Znany niemiecki konstytucjonalista Ferdinand Kirchhof, pełniący funkcję wiceprzewodniczącego Trybunału Konstytucyjnego przekonywał na łamach gazety „Die Welt”, że „pilnie potrzeba wprowadzenia demokracji bezpośredniej w UE, ponieważ władza bardzo się oddaliła od swoich obywateli”.
Kirchhof wyjaśnił, że im bardziej postępować będzie integracja, tym ta potrzeba stanie się pilniejsza. W przeciwnym razie, obywatele przestaną akceptować wielki ideał europejski i w rezultacie sama UE unicestwi się.

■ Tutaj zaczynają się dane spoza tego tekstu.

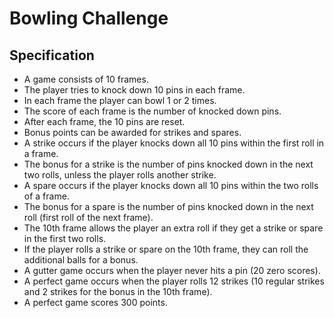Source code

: # Bowling Challenge #

## Specification ##
* A game consists of 10 frames.
* The player tries to knock down 10 pins in each frame.
* In each frame the player can bowl 1 or 2 times.
* The score of each frame is the number of knocked down pins.
* After each frame, the 10 pins are reset.
* Bonus points can be awarded for strikes and spares.
* A strike occurs if the player knocks down all 10 pins within the first roll in a frame.
* The bonus for a strike is the number of pins knocked down in the next two rolls, unless the player rolls another strike.
* A spare occurs if the player knocks down all 10 pins within the two rolls of a frame.
* The bonus for a spare is the number of pins knocked down in the next roll (first roll of the next frame).
* The 10th frame allows the player an extra roll if they get a strike or spare in the first two rolls.
* If the player rolls a strike or spare on the 10th frame, they can roll the additional balls for a bonus.
* A gutter game occurs when the player never hits a pin (20 zero scores).
* A perfect game occurs when the player rolls 12 strikes (10 regular strikes and 2 strikes for the bonus in the 10th frame).
* A perfect game scores 300 points.
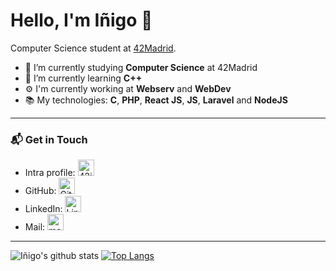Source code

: # Hello, I'm Iñigo 👋

Computer Science student at [42Madrid](https://www.42.fr/42-network/).

- 🔭 I’m currently studying **Computer Science** at 42Madrid
- 🌱 I’m currently learning **C++**
- ⚙️ I'm currently working at **Webserv** and **WebDev**
- 📚 My technologies: **C**, **PHP**, **React JS**, **JS**, **Laravel** and **NodeJS**
 
---
### 📬 Get in Touch

- Intra profile: [<img alt="42intra" width="26px" src="https://simpleicons.org/icons/42.svg" />](https://profile.intra.42.fr/users/iromero-)
- GitHub: [<img alt="GitHub" width="26px" src="https://simpleicons.org/icons/github.svg" />](https://github.com/InigoRomero)
- LinkedIn: [<img alt="LinkedIn" width="26px" src="https://simpleicons.org/icons/linkedin.svg" style />](https://www.linkedin.com/in/iromero-/)
- Mail: <a href="mailto:igoromero@gmail.com"><img alt="mail" width="26px" src="https://simpleicons.org/icons/gmail.svg" /></a>
---
![Iñigo's github stats](https://github-readme-stats.vercel.app/api?username=InigoRomero&show_icons=true&count_private=true)
[![Top Langs](https://github-readme-stats.vercel.app/api/top-langs/?username=InigoRomero&langs_count=8)](https://github.com/anuraghazra/github-readme-stats)

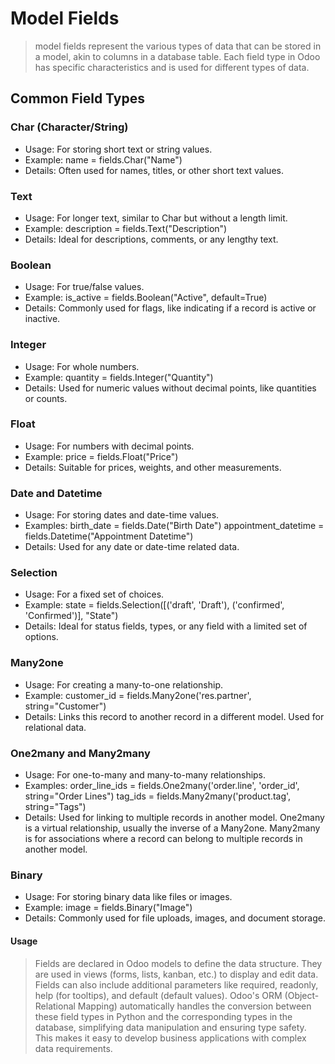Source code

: # Model Fields

> model fields represent the various types of data that can be stored in a model, akin to columns in a database table. Each field type in Odoo has specific characteristics and is used for different types of data.

## Common Field Types
### Char (Character/String)

- Usage: For storing short text or string values.
- Example: name = fields.Char("Name")
- Details: Often used for names, titles, or other short text values.

### Text

- Usage: For longer text, similar to Char but without a length limit.
- Example: description = fields.Text("Description")
- Details: Ideal for descriptions, comments, or any lengthy text.
  
### Boolean

- Usage: For true/false values.
- Example: is_active = fields.Boolean("Active", default=True)
- Details: Commonly used for flags, like indicating if a record is active or inactive.

### Integer

- Usage: For whole numbers.
- Example: quantity = fields.Integer("Quantity")
- Details: Used for numeric values without decimal points, like quantities or counts.

### Float

- Usage: For numbers with decimal points.
- Example: price = fields.Float("Price")
- Details: Suitable for prices, weights, and other measurements.

### Date and Datetime

- Usage: For storing dates and date-time values.
- Examples:
birth_date = fields.Date("Birth Date")
appointment_datetime = fields.Datetime("Appointment Datetime")
- Details: Used for any date or date-time related data.
  
### Selection

- Usage: For a fixed set of choices.
- Example: state = fields.Selection([('draft', 'Draft'), ('confirmed', 'Confirmed')], "State")
- Details: Ideal for status fields, types, or any field with a limited set of options.

### Many2one

- Usage: For creating a many-to-one relationship.
- Example: customer_id = fields.Many2one('res.partner', string="Customer")
- Details: Links this record to another record in a different model. Used for relational data.

### One2many and Many2many

- Usage: For one-to-many and many-to-many relationships.
- Examples:
order_line_ids = fields.One2many('order.line', 'order_id', string="Order Lines")
tag_ids = fields.Many2many('product.tag', string="Tags")
- Details: Used for linking to multiple records in another model. One2many is a virtual relationship, usually the inverse of a Many2one. Many2many is for associations where a record can belong to multiple records in another model.

### Binary

- Usage: For storing binary data like files or images.
- Example: image = fields.Binary("Image")
- Details: Commonly used for file uploads, images, and document storage.

#### Usage
> Fields are declared in Odoo models to define the data structure.
They are used in views (forms, lists, kanban, etc.) to display and edit data.
Fields can also include additional parameters like required, readonly, help (for tooltips), and default (default values).
Odoo's ORM (Object-Relational Mapping) automatically handles the conversion between these field types in Python and the corresponding types in the database, simplifying data manipulation and ensuring type safety. This makes it easy to develop business applications with complex data requirements.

Zasiadający w Trybunale Konstytucyjnym sędzia uważa, że „demokracja bezpośrednia jest odpowiednia wtedy, gdy decyzje urzędników mają bezpośredni wpływ na życie obywateli UE na poziomie podstawowym, jak na przykład w przypadku traktatów unijnych i wspólnej waluty euro.”
W niemieckich mediach toczy się debata nad powrotem do tradycyjnych form demokracji bezpośredniej. Jej zwolennicy przekonują, że powrót do takiej formy sprawowania władzy staje się konieczny ze względu na arogancję polityków, którzy nie informują jasno społeczeństwa na temat celów swojej polityki i treści wynegocjowanych umów, które coraz częściej zapadają w niejasnych okolicznościach i w wąskim gronie zainteresowanych.
Źródło: Federacja Pro Europa Christiana, AS.